Mosforth began his career at Sheffield Albion and made his debut at 14 but was famous for swapping sides and profiteering from his play. As an amateur player he was allowed to play for more than one club under FA rules at that time, although like many players Mosforth probably received some sort of payment for his services. One anecdotal story says that when he ran onto the pitch in Hallam colours someone in the crowd shouted "10 bob and free drinks, Billy, if you'll change your shirt". He promptly ran back to the dressing room and returned in a Sheffield Wednesday shirt. Despite this he was selected to play for the Sheffield Football Association in 1876 at the age of 18.

Signing for The Wednesday in 1878 Mosforth would remain with the club for almost a decade, scoring their first ever goal at their Olive Grove ground, but continued to play for a number of other local teams during that period. In 1879 he played for The Zulus a touring side created to aid families of casualties of the Zulu War. The side became embroiled in controversy when it was revealed that the players were to make money themselves (a practice illegal at the time). Like many of the Wednesday players who were involved in the Zulu team, Mosforth was also one of the players who pushed them into becoming professional team. He played for the break-away team (Sheffield Rovers) that intended to become Sheffield's first professional side, but he returned to the Wednesday fold after professionalism was agreed upon.

WORK INSTRUCTIONS
a) Answer these questions from the passage on Mosforth's football career.
(i) At what age was Mosforth selected to play for the Sheffield Football Association?
(ii) In what year did he sign for The Wednesday?
(iii) What was the name of the break-away team he played for?
b) Carry on the passage on Mosforth's football career from its last sentence.

Stored records
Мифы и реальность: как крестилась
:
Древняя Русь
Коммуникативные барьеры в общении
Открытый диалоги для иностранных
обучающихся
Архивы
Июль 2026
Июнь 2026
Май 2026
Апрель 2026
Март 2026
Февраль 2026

ACTIVITY ANSWERS
a)
(i) 18
(ii) 1878
(iii) Sheffield Rovers

b)
After leaving The Wednesday he was amongst the first players to answer the advertisement asking for players to form the new Sheffield United team that were placed in the local press. He duly signed for the new club and remained at Bramall Lane for one season (prior to their entry into The Football League), having the distinction of scoring United's first ever goal at the ground and of being one of the first players to play for both leading sides in the city. Mosforth was also the first Blades player to be 'substituted' during a match (before substitutes were permitted) when a teammate was late arriving for a game against Bolton Wanderers, coincidentally the first game to be played under floodlights, meaning that Mosforth was asked to fill in until his teammate arrived.

==International career==
Mosforth made his debut for England in March 1877, appearing in a friendly against Scotland. He went on to play nine times for his country and scored three goals.

===International goals===

| # | Date | Venue | Opponent | Result | Competition | Scored |
|---|---|---|---|---|---|---|
| 1 | 5 April 1879 | Kennington Oval, London | Scotland | 5–4 | Friendly | 1 |
| 2 | 13 March 1880 | Hampden Park, Glasgow | Scotland | 4–5 | Friendly | 1 |
| 3 | 13 March 1882 | Racecourse Ground, Wrexham | Wales | 5–3 | Friendly | 1 |

==Records==
Billy Mosforth holds a number of records in the game, these are as follows:

First player to play for both Sheffield Wednesday and Sheffield United.

First player to score for both Sheffield Wednesday and Sheffield United.

Scored the first goal at Sheffield United's ground Bramall Lane.

First Sheffield United player to be 'substituted'.

Record England Cap holder at the time.

Played in the first professional game to be played under floodlights.

Scored Sheffield Wednesday's first ever goal at the Olive Grove

==Personal life==
Mosforth was an engraver by trade and was an all round athlete, competing in both flat and hurdle races and playing for Hallam Cricket Club. After he retired from playing Mosforth became a licensee in Sheffield.